Autre facteur répulsif, la rémunération des agents publics, vécue comme insuffisante. Si certaines mesures (Ségur de la santé, Grenelle de l’éducation) ont contribué à améliorer leur pouvoir d’achat, elles « n’ont pas permis de contrer complètement l’érosion de l’attractivité salariale de la fonction publique », estime France Stratégie, notamment si on compare au secteur privé. Et le choix récent du gouvernement de confirmer le gel de la valeur du point d’indice (mécanisme qui permet le calcul des rémunérations) ou de ne pas reconduire une prime en faveur du pouvoir d’achat des agents (prime GIPA) que touchaient au moins 188 000 fonctionnaires ne semblent pas de nature à améliorer la situation.

Emploi à vie

Mais des leviers existent pour remédier à cette crise, assure France Stratégie. Sur le pouvoir d’achat, France Stratégie suggère de « renforcer la reconnaissance, y compris salariale », des agents et mettre l’accent sur de meilleures « perspectives d’évolution et de progression » dans les carrières.
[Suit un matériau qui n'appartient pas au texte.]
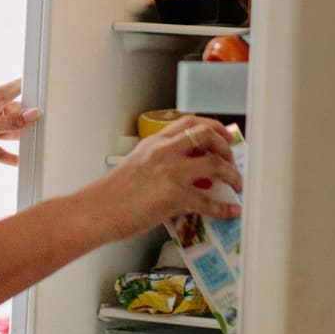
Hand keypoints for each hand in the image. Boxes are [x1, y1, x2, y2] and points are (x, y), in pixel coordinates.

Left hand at [0, 79, 41, 170]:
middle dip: (27, 117)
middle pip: (13, 113)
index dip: (27, 87)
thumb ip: (12, 121)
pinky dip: (7, 155)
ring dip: (18, 137)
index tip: (42, 88)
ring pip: (7, 132)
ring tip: (36, 140)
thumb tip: (32, 113)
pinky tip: (17, 160)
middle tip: (45, 121)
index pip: (12, 90)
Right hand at [80, 115, 242, 242]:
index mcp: (154, 143)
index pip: (190, 122)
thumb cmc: (112, 194)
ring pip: (214, 163)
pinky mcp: (172, 196)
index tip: (224, 136)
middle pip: (207, 135)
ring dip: (232, 174)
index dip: (213, 127)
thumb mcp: (137, 165)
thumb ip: (161, 162)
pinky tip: (232, 212)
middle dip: (227, 147)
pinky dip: (224, 208)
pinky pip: (207, 201)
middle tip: (233, 161)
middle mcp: (163, 151)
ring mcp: (169, 172)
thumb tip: (189, 173)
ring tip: (238, 184)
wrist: (96, 211)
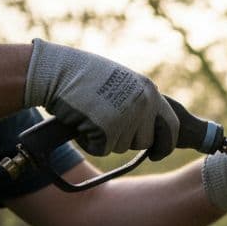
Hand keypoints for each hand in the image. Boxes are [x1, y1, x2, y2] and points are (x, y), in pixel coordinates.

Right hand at [24, 39, 178, 159]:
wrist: (55, 71)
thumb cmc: (83, 76)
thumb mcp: (122, 82)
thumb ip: (140, 101)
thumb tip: (150, 130)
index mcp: (149, 91)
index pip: (171, 126)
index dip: (165, 144)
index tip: (156, 154)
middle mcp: (144, 103)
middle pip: (144, 141)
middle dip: (126, 140)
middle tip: (105, 122)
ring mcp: (127, 116)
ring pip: (122, 147)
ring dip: (105, 138)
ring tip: (90, 115)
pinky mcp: (107, 129)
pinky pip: (102, 149)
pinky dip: (89, 142)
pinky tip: (80, 122)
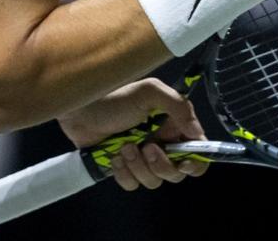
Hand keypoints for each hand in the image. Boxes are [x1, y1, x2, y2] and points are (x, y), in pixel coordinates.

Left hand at [57, 78, 208, 190]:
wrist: (79, 110)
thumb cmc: (115, 98)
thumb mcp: (149, 92)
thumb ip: (178, 106)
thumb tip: (196, 133)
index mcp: (173, 125)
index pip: (197, 152)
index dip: (195, 162)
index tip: (183, 162)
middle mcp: (162, 144)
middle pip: (176, 173)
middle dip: (161, 164)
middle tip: (147, 148)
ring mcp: (142, 158)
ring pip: (153, 181)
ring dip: (138, 166)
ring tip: (124, 147)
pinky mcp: (124, 169)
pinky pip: (133, 184)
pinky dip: (124, 173)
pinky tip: (114, 156)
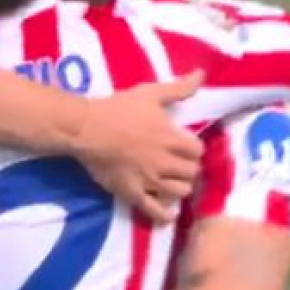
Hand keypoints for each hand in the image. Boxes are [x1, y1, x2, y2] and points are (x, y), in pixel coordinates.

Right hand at [73, 70, 205, 222]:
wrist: (87, 129)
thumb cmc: (119, 109)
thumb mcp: (150, 93)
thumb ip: (179, 88)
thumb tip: (202, 74)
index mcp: (172, 138)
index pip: (198, 151)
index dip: (194, 149)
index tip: (186, 147)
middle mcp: (165, 162)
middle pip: (192, 172)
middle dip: (188, 168)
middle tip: (179, 165)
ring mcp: (150, 181)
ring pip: (180, 192)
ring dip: (180, 187)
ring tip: (172, 182)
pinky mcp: (133, 193)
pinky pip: (155, 211)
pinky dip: (165, 214)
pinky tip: (169, 212)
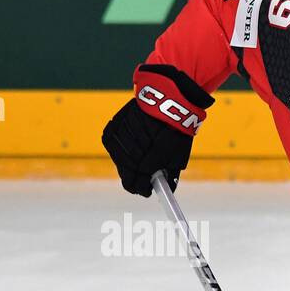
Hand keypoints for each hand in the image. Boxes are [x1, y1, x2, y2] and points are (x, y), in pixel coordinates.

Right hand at [101, 64, 212, 196]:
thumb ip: (169, 174)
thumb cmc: (174, 130)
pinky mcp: (112, 129)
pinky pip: (115, 145)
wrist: (164, 100)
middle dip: (137, 175)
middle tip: (146, 173)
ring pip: (120, 160)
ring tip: (143, 151)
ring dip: (130, 160)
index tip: (148, 190)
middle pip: (127, 174)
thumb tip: (166, 188)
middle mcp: (129, 153)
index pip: (136, 185)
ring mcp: (118, 141)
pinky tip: (135, 141)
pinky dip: (124, 146)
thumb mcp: (178, 156)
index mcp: (146, 163)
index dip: (142, 189)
« La fonction publique est seulement vue comme un gisement d’économies budgétaires par les ministres successifs », regrette Johan Theuret du cercle de réflexion de hauts fonctionnaires « le Sens du service public », interrogé par l’AFP.

France Stratégie recommande aussi de consolider la « garantie de l’emploi » : l’emploi à vie des fonctionnaires reste une « motivation importante » pour les candidats, bien qu’elle « perd[e] de son pouvoir d’attraction », notamment dans les secteurs où l’offre d’emploi est abondante (les métiers du soin et du numérique, par exemple).

Avant la dissolution de l’Assemblée nationale en juin, la remise en cause de l’emploi à vie avait suscité le débat autour d’un projet de loi porté par l’ancien ministre de la Fonction publique, Stanislas Guerini.

Très décrié par les syndicats, le texte prévoyait notamment d’accentuer la rémunération au mérite, de faciliter les licenciements, voire de supprimer le système historique de catégories (A, B et C) de la fonction publique.

Il a été gelé par la dissolution de l’Assemblée nationale. Mais le successeur de M. Guerini, Guillaume Kasbarian, désormais ministre démissionnaire, n’avait pas exclu de reprendre certaines parties du texte.